Problem description -
Can you copy out every line of the records below character for character, leaving out the pictures?

━━━━━━━━━━━━━━━━━━━━

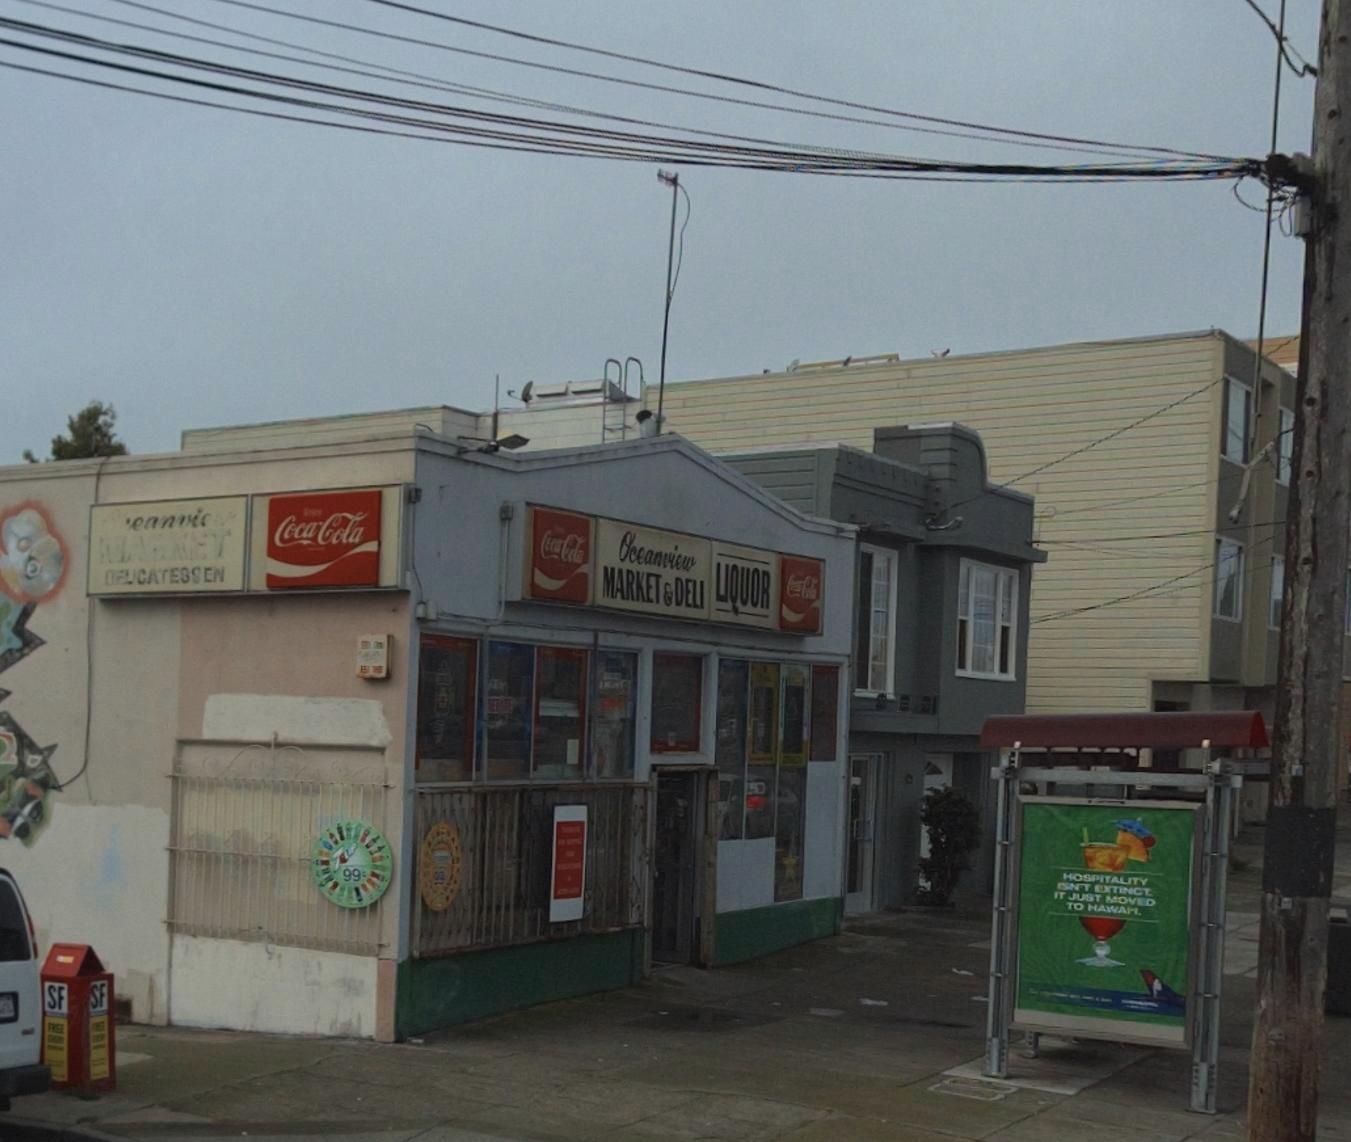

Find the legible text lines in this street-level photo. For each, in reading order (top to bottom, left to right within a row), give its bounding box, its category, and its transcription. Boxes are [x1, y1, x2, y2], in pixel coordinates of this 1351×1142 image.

[89, 524, 235, 570] BusinessName: MA**ET
[90, 503, 241, 537] BusinessName: **eanvi**
[267, 509, 371, 551] None: Coca-Cola
[535, 526, 587, 567] None: Coca-Cola
[616, 527, 703, 575] BusinessName: Oceanview
[101, 562, 227, 589] BusinessName: DELICATESSEN
[599, 562, 706, 611] BusinessName: MARKET & DELI
[712, 558, 772, 620] None: LIQUOR
[782, 571, 819, 601] None: Coca-Cola
[340, 865, 364, 884] None: 99
[1062, 900, 1144, 919] None: TO HAWAII.
[1051, 888, 1157, 910] None: IT JUST MOVED
[1059, 870, 1151, 888] None: HOSPITALITY\
[1055, 878, 1155, 899] None: ISN'T EXTINCT
[44, 981, 66, 1016] None: SF
[88, 980, 107, 1013] None: SF
[45, 1019, 67, 1036] None: FREE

━━━━━━━━━━━━━━━━━━━━

Result for this task -
Find the legible text lines in this street-level photo. For each, in reading order (top to bottom, left to right within a row), give its bounding box, its category, and its transcription. Boxes are [x1, y1, x2, y2], in pixel coordinates of this 1351×1142 image.

[89, 524, 235, 570] BusinessName: MA**ET
[90, 503, 241, 537] BusinessName: **eanvi**
[267, 509, 371, 551] None: Coca-Cola
[535, 526, 587, 567] None: Coca-Cola
[616, 527, 703, 575] BusinessName: Oceanview
[101, 562, 227, 589] BusinessName: DELICATESSEN
[599, 562, 706, 611] BusinessName: MARKET & DELI
[712, 558, 772, 620] None: LIQUOR
[782, 571, 819, 601] None: Coca-Cola
[340, 865, 364, 884] None: 99
[1062, 900, 1144, 919] None: TO HAWAII.
[1051, 888, 1157, 910] None: IT JUST MOVED
[1059, 870, 1151, 888] None: HOSPITALITY\
[1055, 878, 1155, 899] None: ISN'T EXTINCT
[44, 981, 66, 1016] None: SF
[88, 980, 107, 1013] None: SF
[45, 1019, 67, 1036] None: FREE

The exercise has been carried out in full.